Manage costs, don’t just cut them. Hard times sometimes push management teams to cut costs wildly. But cost cutting by itself cannot grow revenues, which is the key problem. Cost management needs to take into account the potential loss of business or customers that may happen.

From Worst

To First!

  • $3.25 per share
  • $202 million in loss in a single year
  • Rated Worst Customer Service
  • Reputation as an Airline to Avoid
  • Poor employee-employer relations; low productivity, high turnover rate, and higher resources spent on worker’s comp
  • 14X increase to $47.50 per share
  • $556 million in profit in a single year
  • Multiple Awards for Best Customer Service
  • Reputation for Excellence
  • Committed Team, ready to give 110%
  • Less money spent on compensation and lost on late flights

How to Get There

What does it take to achieve gains like these?

We introduced this case with a bold claim that companies can actually become exceptionally successful by learning how to transform impossibilities into “repossibilities”. But the opportunity to do this is not the same as actually doing it. There needs to be a process and a catalyst to actually make this happen. Of course, a challenge does not need to be life-threatening for a company to become remarkably more successful from overcoming it.

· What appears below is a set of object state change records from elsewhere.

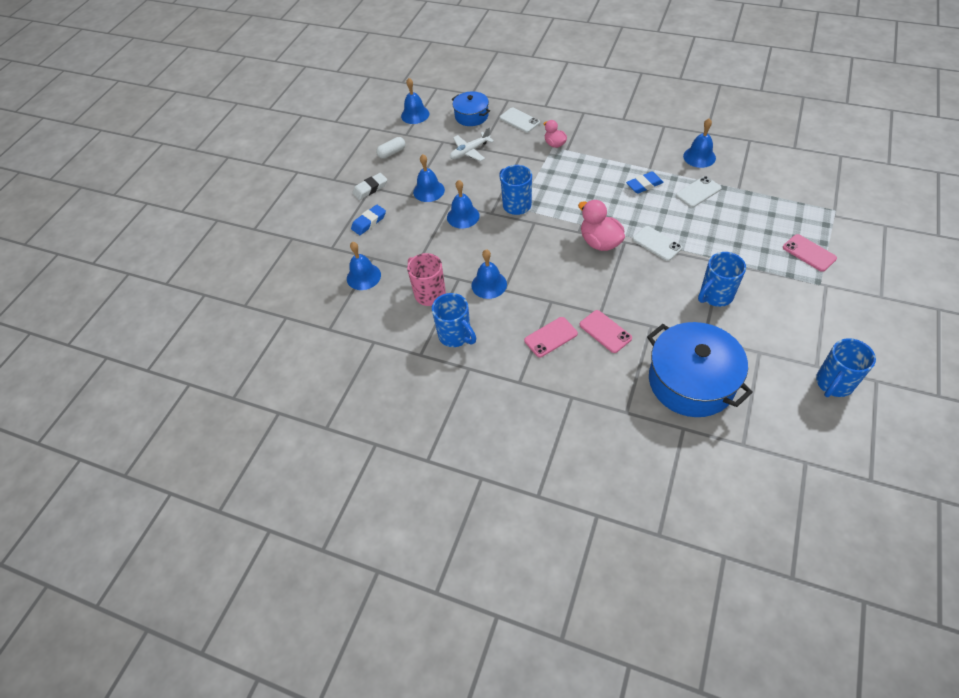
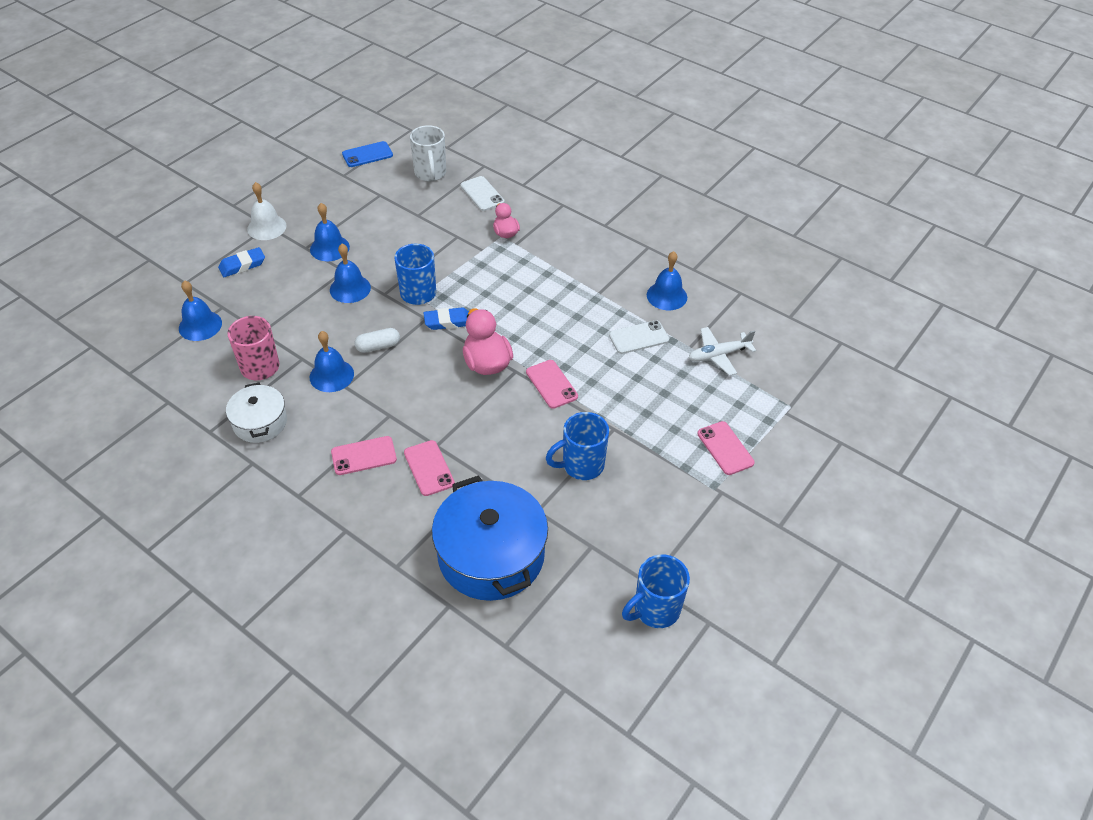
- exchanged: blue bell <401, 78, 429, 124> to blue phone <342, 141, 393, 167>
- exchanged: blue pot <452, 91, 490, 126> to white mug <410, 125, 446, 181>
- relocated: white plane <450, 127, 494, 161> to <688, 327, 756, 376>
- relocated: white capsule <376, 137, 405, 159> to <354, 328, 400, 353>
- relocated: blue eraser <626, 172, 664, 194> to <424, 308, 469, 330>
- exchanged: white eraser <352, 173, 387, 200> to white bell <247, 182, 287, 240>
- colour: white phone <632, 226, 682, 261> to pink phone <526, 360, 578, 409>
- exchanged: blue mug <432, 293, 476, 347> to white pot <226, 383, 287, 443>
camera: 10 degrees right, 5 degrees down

Based on learning from this and other companies, we have created a 90-day process for identifying and implementing the kind of change that is right for your company. We call this Repossibility™ Planning:

  1. Repossibility Assessment: This one-day overview of your company’s marketscape helps your leadership team think about its existing challenges in new ways, finding several areas for exploration into new ways to grow revenue.
  2. ProspectScan: Our creative exploratory research with both your “near” customers and “next” prospects identifies revenue opportunities by finding new ways of connecting with them. We distill and communicate this in Prospect Personas powered by the Key Buying Insight.
  3. Repossibility Workshop: We bring intelligence from your customers and their customers to identify directions that will enable your company to exploit the opportunities turned up by the downturn. The workshop infuses your team with opportunistic energy and vision, building momentum to take action.
  4. Direction Selection: Based on your target’s reactions to your potential directions, we refine and select with you the strongest single direction for re-engaging direct and end customers so you drive a greater share of your industry value chain.
  5. Market Activation Plan (M.A.P.): Using our unique web-powered CollaborAction™ process, the MAP engages employees in your company to embrace an exciting new way of engaging direct and end customers in a way that overcomes fear, builds buy-in, generates energy, and taps employee passion that overcomes the traditional barriers to implementing success.

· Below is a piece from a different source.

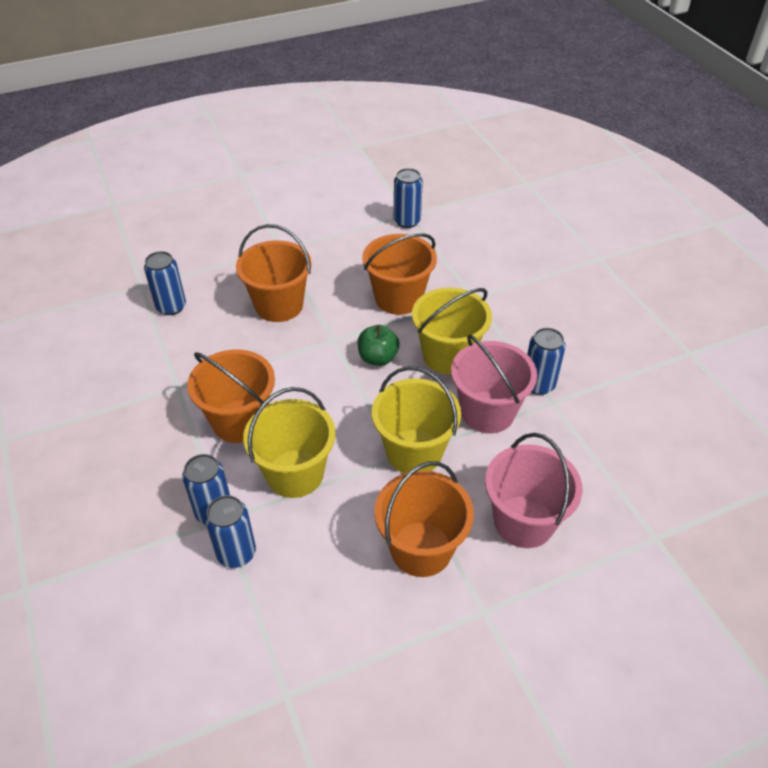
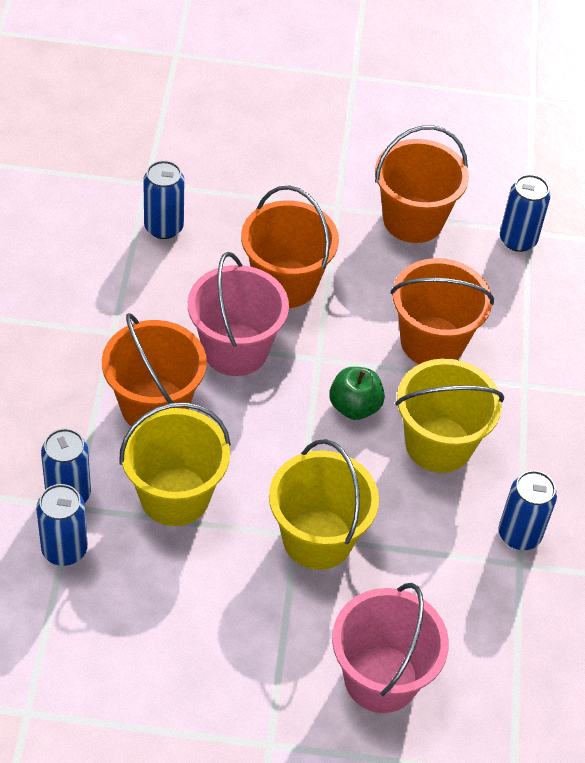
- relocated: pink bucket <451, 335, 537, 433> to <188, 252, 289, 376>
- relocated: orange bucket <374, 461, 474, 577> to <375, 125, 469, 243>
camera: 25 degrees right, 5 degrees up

Of course, a company can accomplish all these changes on its own. In fact, no amount or quality of consultants can change a company. But an outside catalyst can accelerate and enhance the adoption of a new revenue-generating customer strategy. These five characteristics are indicators that working with an independent, focused, and experienced partner would help:

  1. You believe that what worked for your company in the past is not necessarily the best path for you now. Many companies continue to do what worked in the past, even though those strategies have little chance of success in the current environment, simply because inertia makes a change too risky for internal employees to recommend.
  2. You believe the infusion of fresh, independent, outside perspective could have a catalytic impact on your entire company.
  3. You believe the smart, experienced employees already in place are the best to help form and implement the vision that will take your company from where it is to where it needs to go.
  4. But you are busy running your company as it is. You don’t have internal people sitting around who can take your management team through a proven process.
  5. You want to get started in the right direction now, before more of your resources, time, and energy are depleted and give yourself the most time to reap the benefit of your turnaround effort.